OneNote is often described as a digital binder system. I often say that I used to describe OneNote not as a place to create, but a place to store and organize what you create in other places. There are so many creation tools in OneNote that I can no longer say that, but that doesn’t change the fact that OneNote still does an awesome job at storing and organizing (and sharing) content. There are two tabs for inserting content of a document, spreadsheet or presentation onto a page in OneNote. You can simply add a link to the File, like you could in a Word document, but what sets OneNote apart is the ability to insert printouts of those files onto the page, or to actually embed those files on a page in OneNote. There are now three different ways to add files to a OneNote notebook, and we will look at the first two on Day 105 of 365 Ideas for Microsoft 365.
Taking a look at the first few icons under the Insert tab, notice that there are icons for both “File” and “Printout”. Click on either and you will see the same, familiar, Windows Explorer window open up for you to choose the file you want to add.

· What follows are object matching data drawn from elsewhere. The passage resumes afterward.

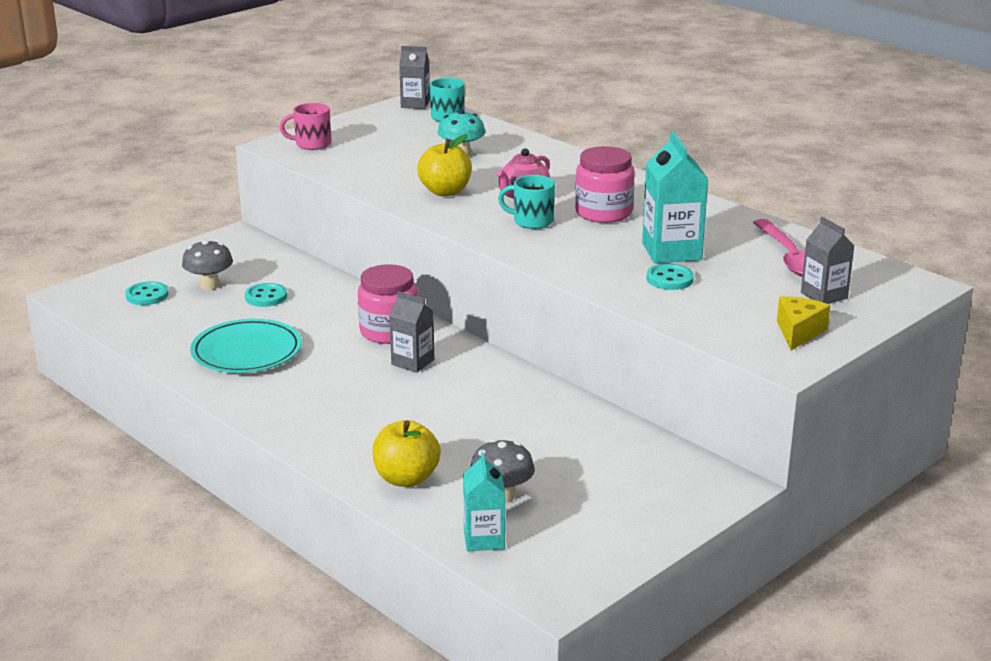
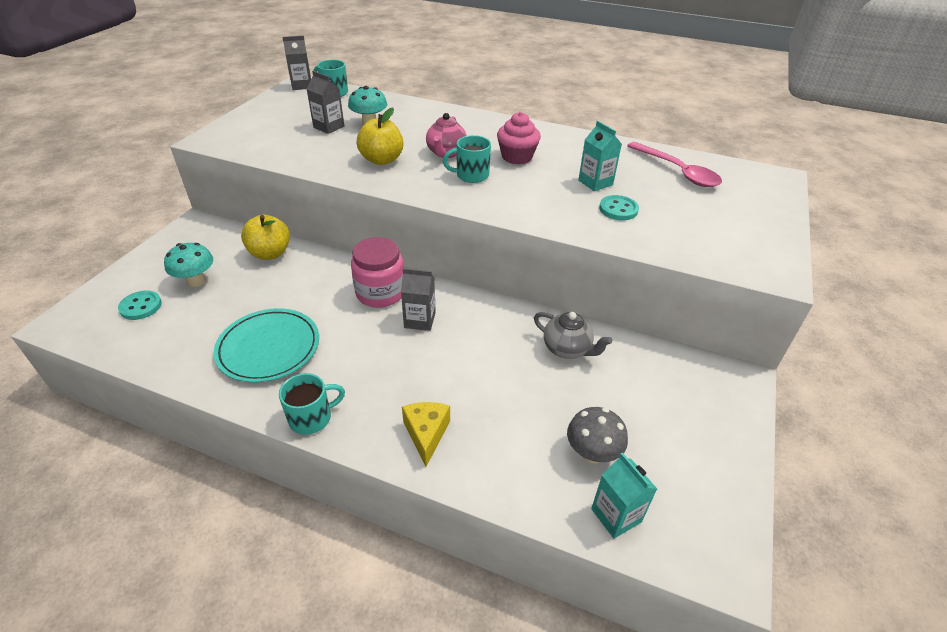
camera: 25 degrees left, 15 degrees up
(209, 285) = (196, 281): grey mushroom -> turquoise mushroom
(253, 409) = (312, 418): none -> turquoise mug
(266, 297) = (254, 281): turquoise button -> none
(312, 144) = (239, 134): pink mug -> none
(406, 478) = (500, 460): yellow apple -> yellow apple (270, 253)
(553, 418) = (567, 349): none -> grey teapot
(603, 213) = (517, 157): pink jar -> pink cupcake
(671, 251) = (595, 182): turquoise carton -> turquoise carton, size x0.63
(798, 332) = (752, 240): yellow cheese -> yellow cheese (426, 434)
(824, 295) = (732, 200): grey carton -> grey carton (329, 127)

The difference is in what they add to your page in OneNote.
Actually, once you choose a file using the Insert File method, you are confronted with a choice, to confirm which method you want to use. You actually have three options. Saving the best for last, we will skip option one for now.
Insert File as an Attachment
The second option, Insert an attachment, is the simplest. Along the way, you get this further message, which s really more or less an advertisement for option number 1, since upload and insert link actually embeds the file on the page.
This second option used to be the only thing that Insert File used to do. It is just a link to a file with the name of the file. This would be using OneNote simply as an organizational tool. Sure, you already have files stored in folders with, hopefully, some meaningful method of organization, but this allows you to put easy access to a file within the context of other related materials and notes. This has recently been upgraded from a generic icon, in this case a generic icon of a PowerPoint file, to a thumbnail image of the particular PowerPoint that still links to that file. Click on the icon and the PowerPoint opens, in PowerPoint.
Insert File as a PDF printout
The third option is to actually add a PDF printout of the file, in addition to a clickable icon to open and edit the file. If that’s what you actually want to do, you can save a couple clicks and just click on Insert Printout, because that’s exactly what that option does. This actually adds three things. There is a live link to open the original file. In this case, it will open in PowerPoint where you can make edits, or launch it as a presentation. There is also a link to open it as a PDF to view in a browser, or whatever program your device opens PDFs in. And then there is the entire file printed out on your OneNote page. If it is a 60 page Word document or a PowerPoint with 43 slides, your OneNote page is about to get really long.
I zoomed way out to grab this screenshot, and this PowerPoint only has 4 slides.